Conditions such as internet gaming disorder, compulsive sexual behaviour disorder, and problematic social media use share overlapping neurobiological features including:

  • Dopamine dysregulation and sensitisation to cue salience
  • Reduced executive control
  • Stress system activation

However, the evidence base for most of these conditions is still developing, and their classification as formal addictive disorders remains an area of active research and debate. Internet gaming disorder is currently listed in DSM-5-TR as a condition for further study.

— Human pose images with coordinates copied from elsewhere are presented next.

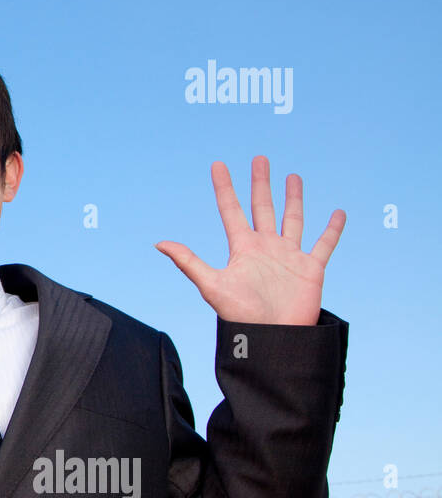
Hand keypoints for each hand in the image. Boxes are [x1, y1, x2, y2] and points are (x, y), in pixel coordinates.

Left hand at [154, 156, 345, 324]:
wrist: (273, 338)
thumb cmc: (240, 315)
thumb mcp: (212, 284)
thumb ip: (188, 262)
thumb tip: (159, 243)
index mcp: (243, 248)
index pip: (231, 209)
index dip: (224, 187)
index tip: (218, 165)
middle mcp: (265, 247)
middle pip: (262, 207)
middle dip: (261, 183)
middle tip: (260, 159)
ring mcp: (289, 256)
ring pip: (292, 219)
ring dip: (293, 198)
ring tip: (292, 176)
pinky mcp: (311, 268)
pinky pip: (324, 244)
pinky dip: (332, 229)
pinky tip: (338, 213)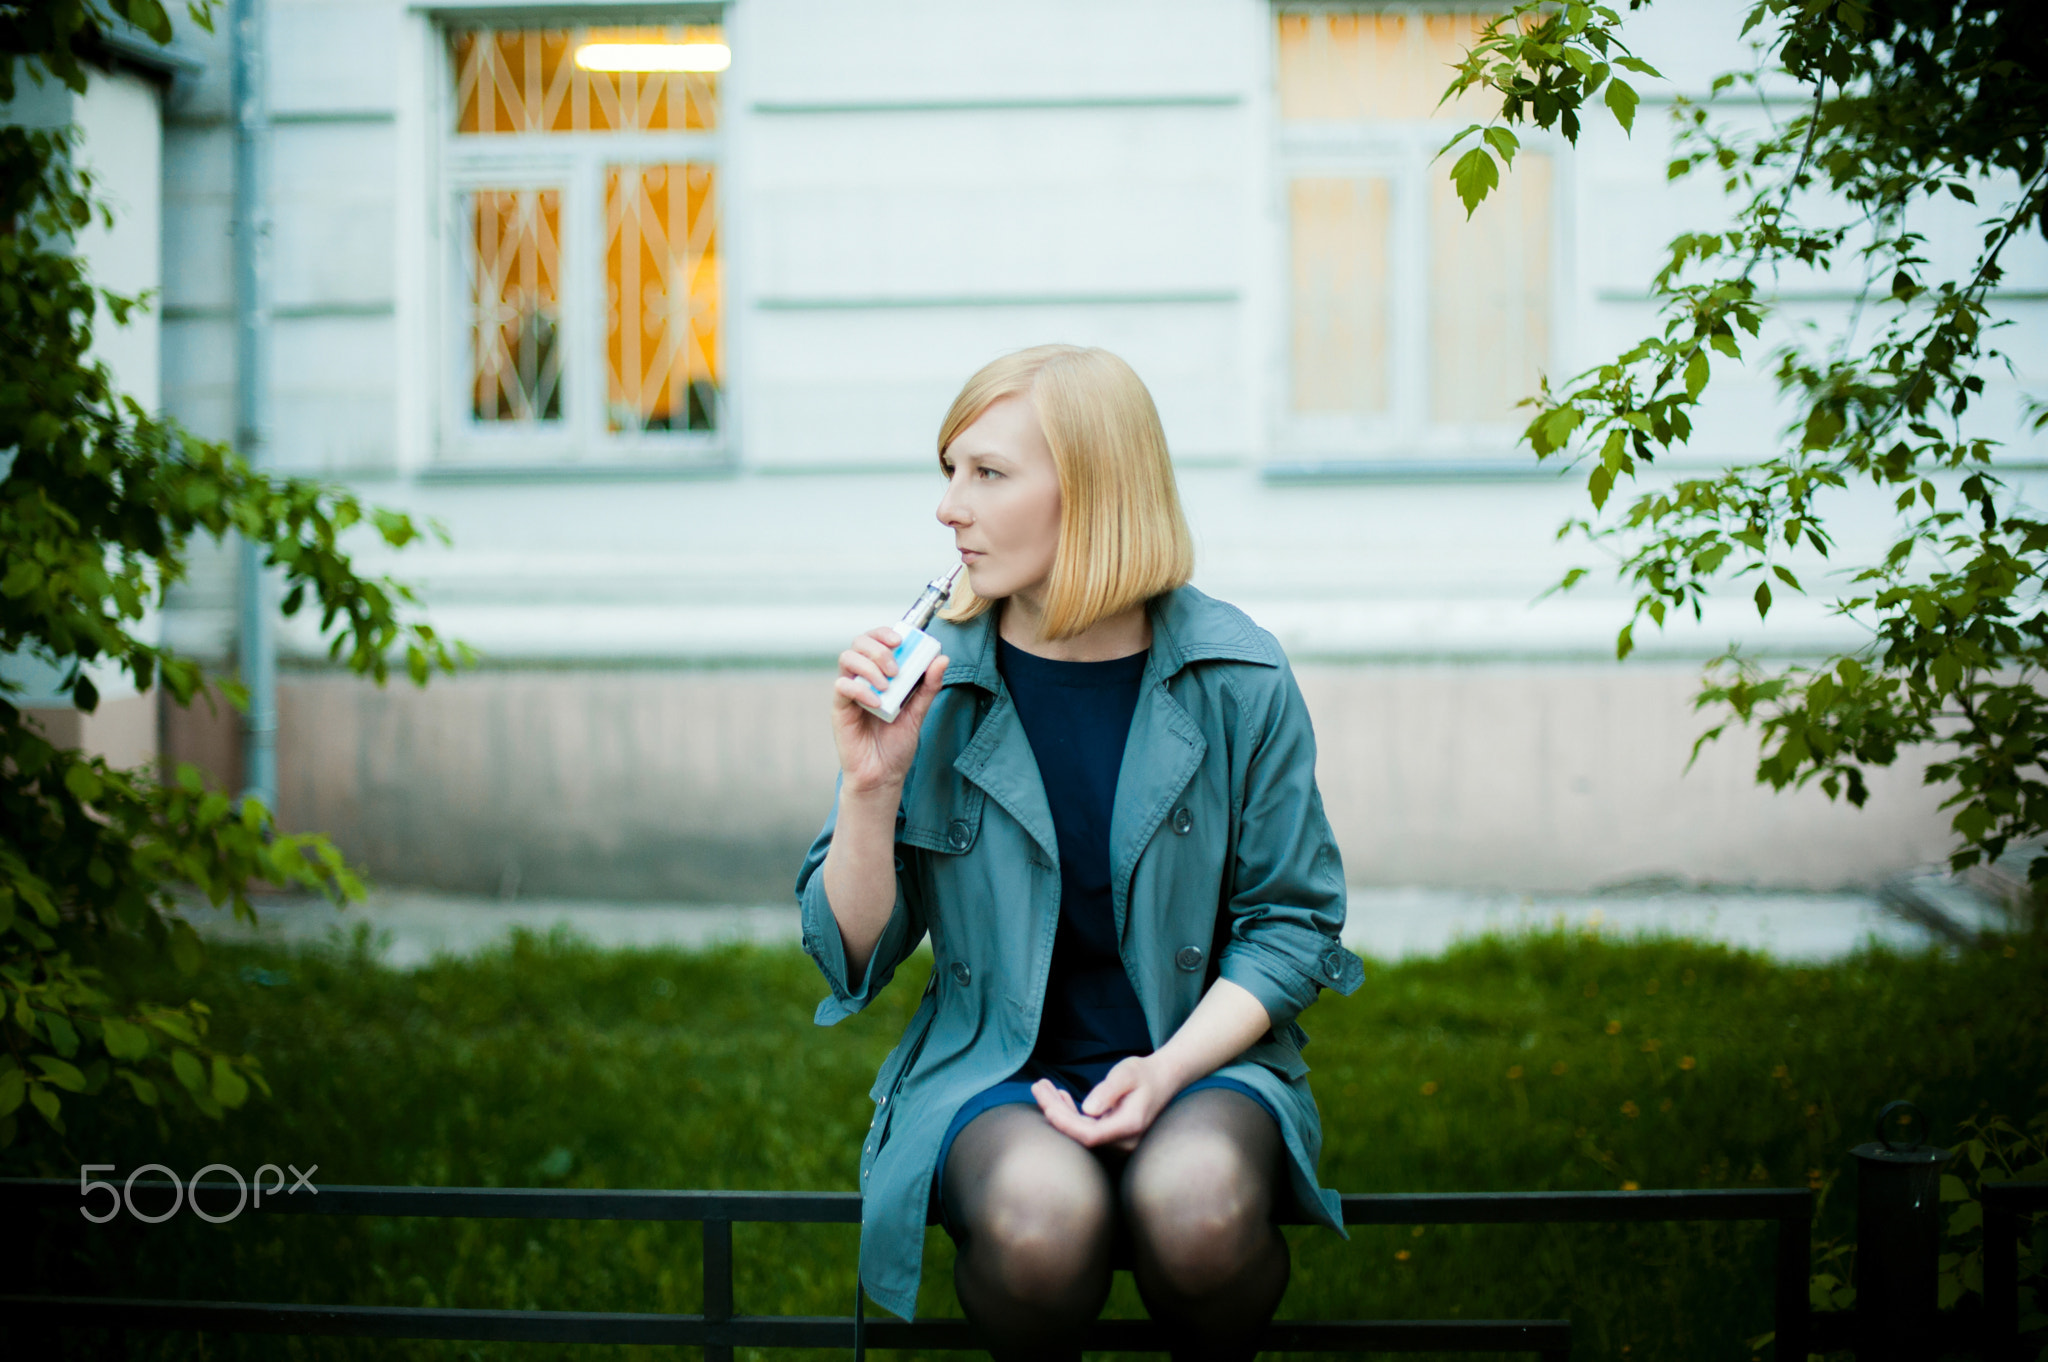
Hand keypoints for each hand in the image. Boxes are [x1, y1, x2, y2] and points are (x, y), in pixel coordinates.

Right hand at [830, 626, 948, 793]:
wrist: (883, 775)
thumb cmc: (896, 744)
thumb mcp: (918, 712)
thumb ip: (928, 686)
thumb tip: (942, 659)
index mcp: (880, 674)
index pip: (876, 640)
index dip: (885, 633)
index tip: (901, 640)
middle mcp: (863, 678)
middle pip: (859, 643)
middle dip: (878, 648)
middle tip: (895, 668)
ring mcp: (850, 691)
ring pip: (847, 658)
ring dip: (869, 667)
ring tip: (887, 687)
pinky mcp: (840, 708)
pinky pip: (842, 686)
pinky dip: (860, 689)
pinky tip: (877, 703)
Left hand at [1032, 1055, 1182, 1152]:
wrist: (1164, 1078)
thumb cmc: (1145, 1073)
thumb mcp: (1126, 1074)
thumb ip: (1108, 1091)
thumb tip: (1087, 1109)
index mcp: (1128, 1126)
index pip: (1089, 1134)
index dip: (1065, 1123)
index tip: (1046, 1104)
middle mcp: (1124, 1141)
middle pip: (1081, 1134)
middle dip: (1055, 1111)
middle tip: (1037, 1086)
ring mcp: (1119, 1142)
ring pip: (1081, 1132)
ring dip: (1059, 1111)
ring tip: (1042, 1087)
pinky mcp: (1112, 1136)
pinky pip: (1086, 1129)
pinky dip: (1070, 1114)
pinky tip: (1060, 1096)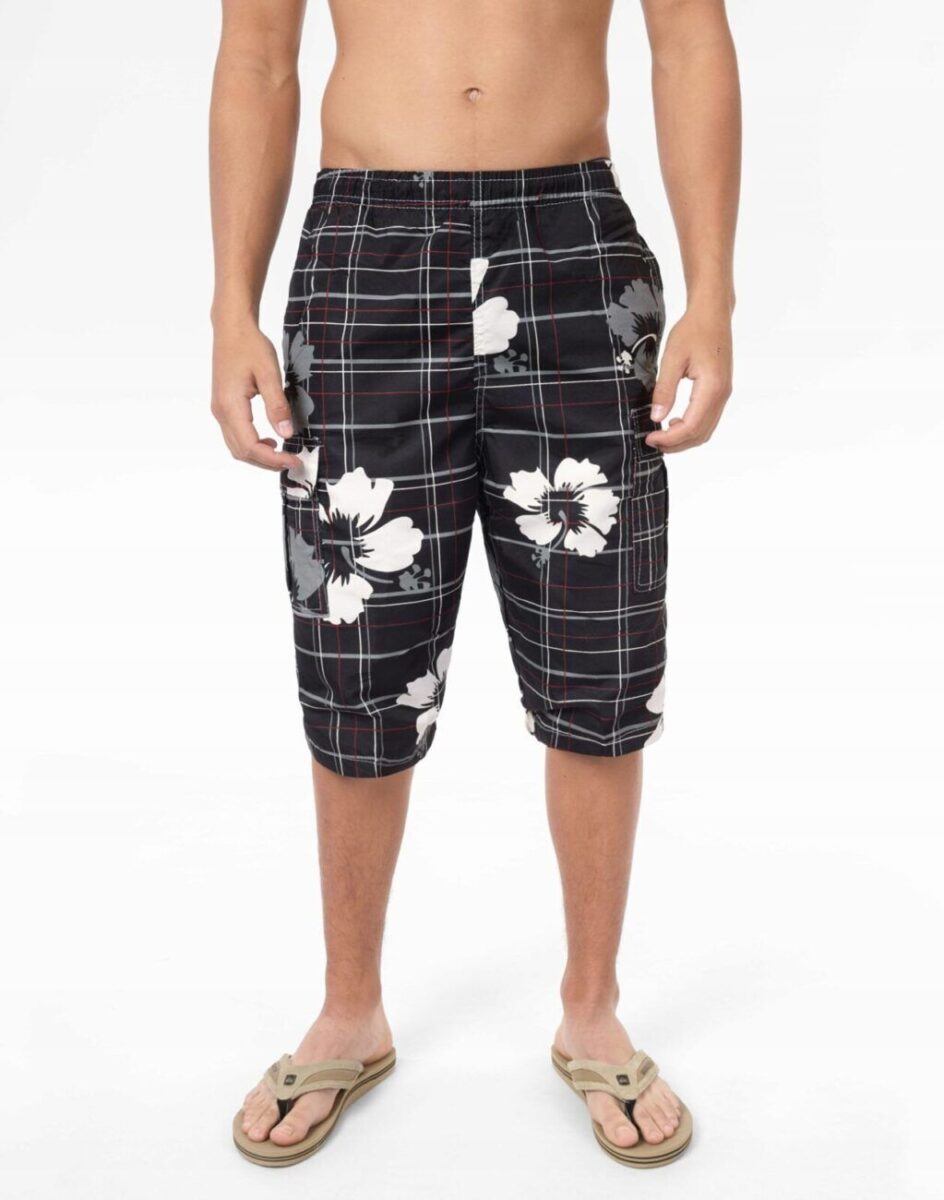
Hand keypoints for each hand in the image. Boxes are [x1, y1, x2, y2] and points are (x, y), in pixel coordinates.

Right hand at [210, 319, 299, 470]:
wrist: (231, 328)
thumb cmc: (250, 345)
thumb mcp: (269, 373)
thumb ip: (277, 405)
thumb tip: (287, 434)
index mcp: (231, 405)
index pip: (250, 446)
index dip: (273, 458)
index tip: (295, 459)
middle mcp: (221, 412)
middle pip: (241, 452)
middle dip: (267, 462)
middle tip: (293, 461)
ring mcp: (220, 410)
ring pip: (236, 447)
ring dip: (259, 456)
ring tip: (283, 454)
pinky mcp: (223, 407)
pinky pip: (235, 436)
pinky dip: (252, 445)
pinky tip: (270, 441)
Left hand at [646, 307, 732, 452]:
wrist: (713, 314)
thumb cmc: (692, 330)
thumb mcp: (672, 358)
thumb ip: (665, 389)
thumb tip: (656, 417)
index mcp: (712, 387)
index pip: (691, 426)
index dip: (669, 438)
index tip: (649, 438)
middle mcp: (722, 395)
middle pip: (700, 434)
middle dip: (675, 444)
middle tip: (651, 441)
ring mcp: (724, 394)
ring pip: (706, 430)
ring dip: (684, 438)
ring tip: (660, 434)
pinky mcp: (720, 391)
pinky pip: (708, 420)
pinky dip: (691, 428)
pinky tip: (673, 421)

Shared Neurobiological Themes Across Addictions

Across substances and behaviours, addiction involves:

  • Dopamine sensitisation to cues
  • Reduced sensitivity to natural rewards
  • Impaired prefrontal inhibitory control
  • Stress system overactivation (particularly corticotropin-releasing factor)
  • Habit circuitry dominance (dorsal striatum)
  • Neuroplastic changes in glutamatergic signalling

Why Some Substances Are More Addictive

Addictive potential is influenced by multiple interacting factors. The speed of dopamine rise is one of the most studied — faster onset of dopamine elevation (e.g. via smoking or intravenous administration) is associated with stronger reinforcement. This framework, developed largely through the work of Volkow and colleagues, has strong empirical support, though it represents a mechanistic model rather than an established universal law. Other important factors include:

  • Intensity of dopamine release
  • Pharmacokinetics (e.g. route of administration)
  • Withdrawal severity (which drives negative reinforcement)
  • Social and environmental context
  • Genetic vulnerability (heritability of addiction is estimated at 40–60% across substances)

Conclusion

Addiction is not simply about pleasure seeking. It reflects maladaptive neuroplasticity in reward, stress, learning and executive control circuits. While alcohol, methamphetamine, cannabis, opioids, cocaine and MDMA each act through different primary molecular mechanisms, they converge on common neural pathways that drive craving, tolerance, withdrawal and compulsive use. Behavioural addictions such as gambling engage these same circuits despite the absence of an ingested substance.

The neurobiological understanding of addiction continues to evolve, and where evidence is still emerging — particularly regarding emerging behavioural addictions and the long-term neurotoxic effects of substances like MDMA — clinical interpretation should be appropriately cautious.